A sorte da menina é muito diferente. Nem mães nem amas têm reverência e ternura por suas partes genitais; não chamam a atenção para esse órgão secreto de que só se vê o invólucro e não se deixa pegar; em certo sentido, a menina não tem sexo. Não sente essa ausência como uma falha; seu corpo é evidentemente uma plenitude para ela, mas ela se acha situada no mundo de um modo diferente do menino e um conjunto de fatores pode transformar a seus olhos a diferença em inferioridade.
Há poucas questões mais discutidas pelos psicanalistas do que o famoso "complexo de castração" feminino. Em sua maioria, admitem eles hoje que o desejo de um pênis se apresenta, segundo os casos, de maneira muito diferente [4]. Primeiramente, há muitas meninas que ignoram, até idade avançada, a anatomia masculina. A criança aceita naturalmente que haja homens e mulheres como há um sol e uma lua: ela acredita em essências contidas nessas palavras e sua curiosidade não é a princípio analítica. Para muitas outras, o pedacinho de carne que pende entre as pernas do menino é insignificante e até irrisório; é uma singularidade que se confunde com a das roupas e do penteado; é, muitas vezes, num irmãozinho recém-nascido que ela descobre essa singularidade e, "quando a menina é muito pequena", diz H. Deutsch, "não se impressiona com o pênis do irmãozinho"; e cita o exemplo de uma menina de dezoito meses que permaneceu absolutamente indiferente à descoberta do pênis e só lhe deu valor muito mais tarde, em relação com suas preocupações pessoais. Acontece mesmo que o pênis seja considerado uma anomalia: é uma excrescência, uma coisa vaga que pende como um lobinho, uma teta, uma verruga; pode inspirar repugnância. Enfim, há casos numerosos em que a menina se interessa pelo pênis do irmão ou de um colega, mas isso não significa que sinta uma inveja propriamente sexual e ainda menos que se sinta profundamente atingida pela ausência desse órgão; ela deseja apossar-se dele como almeja apossar-se de qualquer objeto; mas esse desejo pode permanecer superficial.

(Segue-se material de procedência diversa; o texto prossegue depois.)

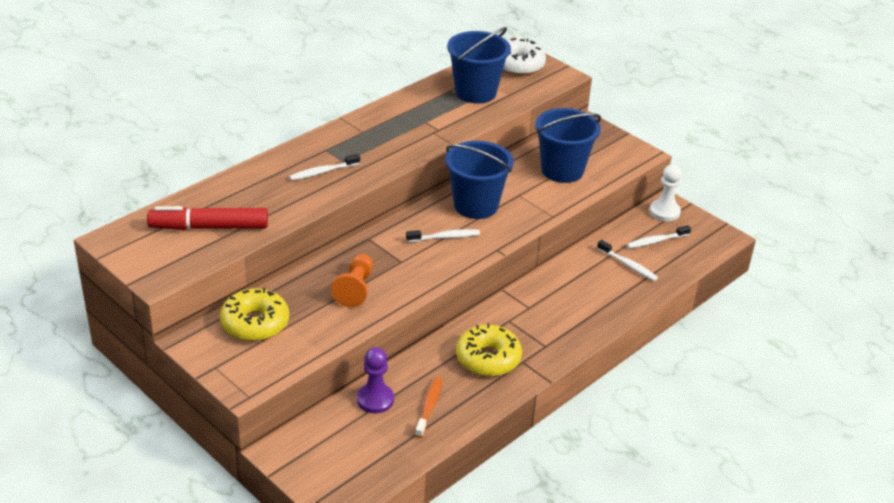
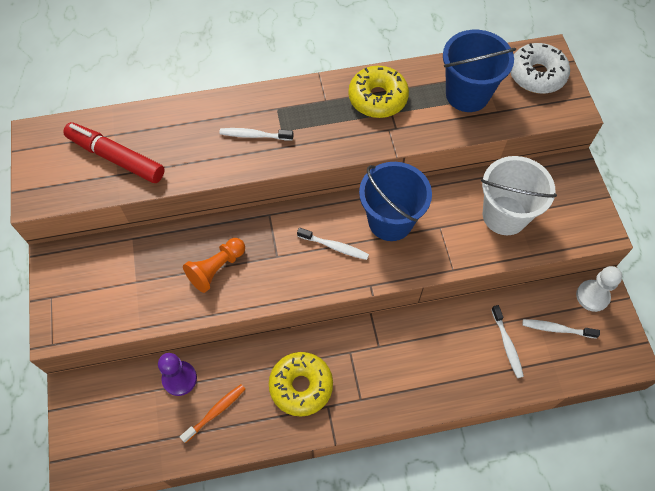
camera: 35 degrees right, 25 degrees up
yellow donut [220,288,289,341] -> yellow donut moved to [348,66,409,118]
blue bucket [535,108,601,183] -> white bucket [481,156,557,235]

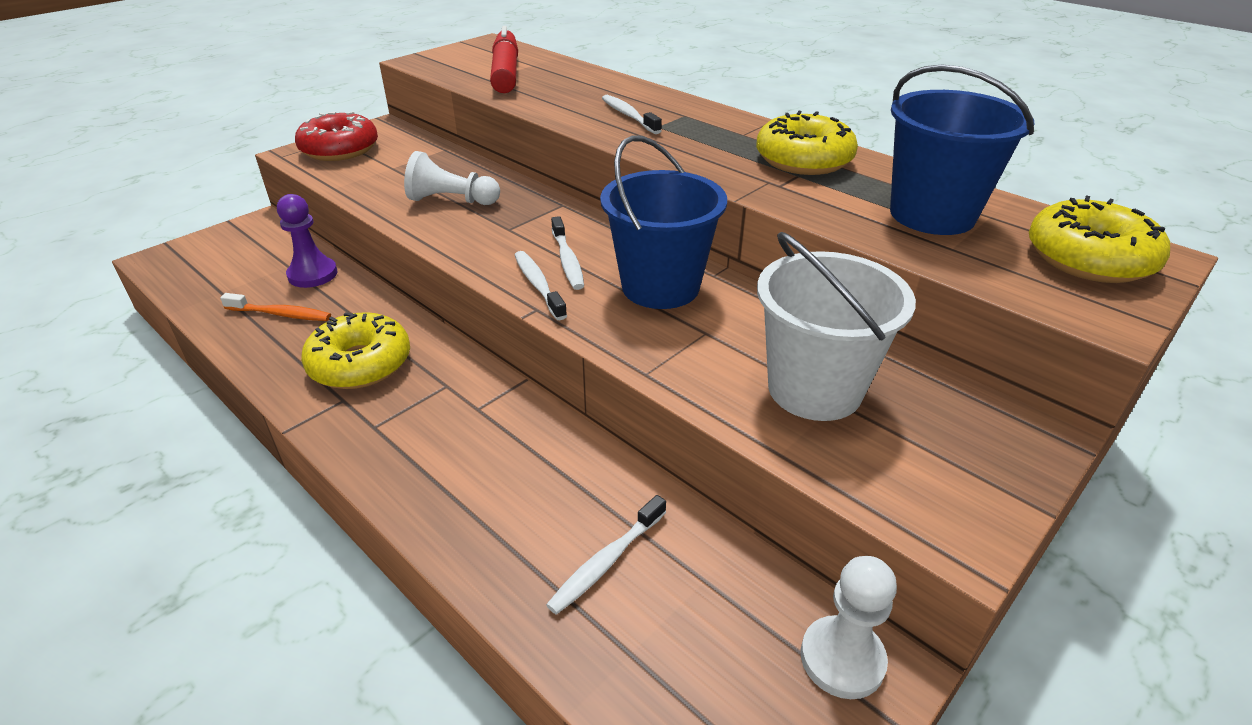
camera: 55 degrees right, 25 degrees down
orange pawn [183,238,245,293] -> white pawn [404,151,500,205]
white donut [510,43,570,94] -> yellow donut [1029,195,1170,283]
white toothbrush [522,319,600,339] -> white toothbrush moved to [515,251,567,320]
none -> red donut [295,111,378,161]

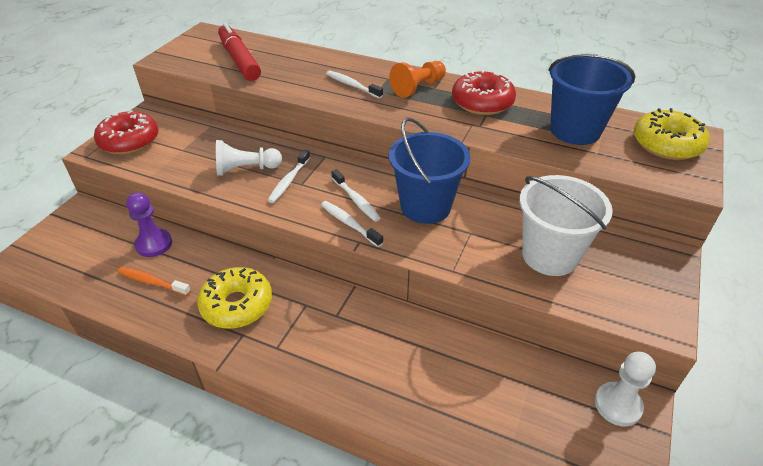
camera: 20 degrees left, 5 degrees up
orange toothbrush [220,293,331,321] -> orange toothbrush turned 150 degrees counterclockwise [117,267,191,296]
white toothbrush [546,495,666,615] -> white toothbrush moved to [267,150,310,203]
yellow donut [756,110,858,175] -> red donut [452,69,516,115]
none -> orange pawn [389,61,446,98]

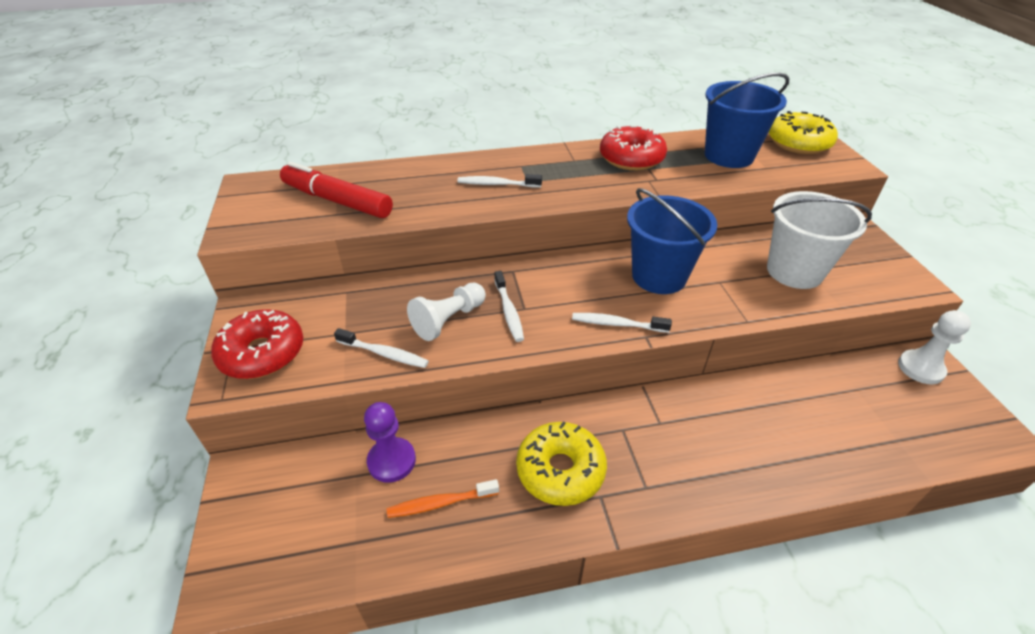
camera: 35 degrees left, 0 degrees up
white toothbrush [331,169,381,222] -> white toothbrush moved to [334,328,429,368]
orange pawn [389,61,446,98] -> none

(4) Além das obras de Freud e Adler, existe sobre o assunto uma abundante literatura. Abraham foi o primeiro a emitir a ideia de que a menina considerava seu sexo como um ferimento resultante de uma mutilação. Karen Horney, Jones, Jeanne Lampt de Groot, H. Deutsch, A. Balint estudaram a questão de um ponto de vista psicanalítico. Saussure procura conciliar a psicanálise com as idéias de Piaget e Luquet. Ver também Pollack, Les idées des enfants sur la différence des sexes.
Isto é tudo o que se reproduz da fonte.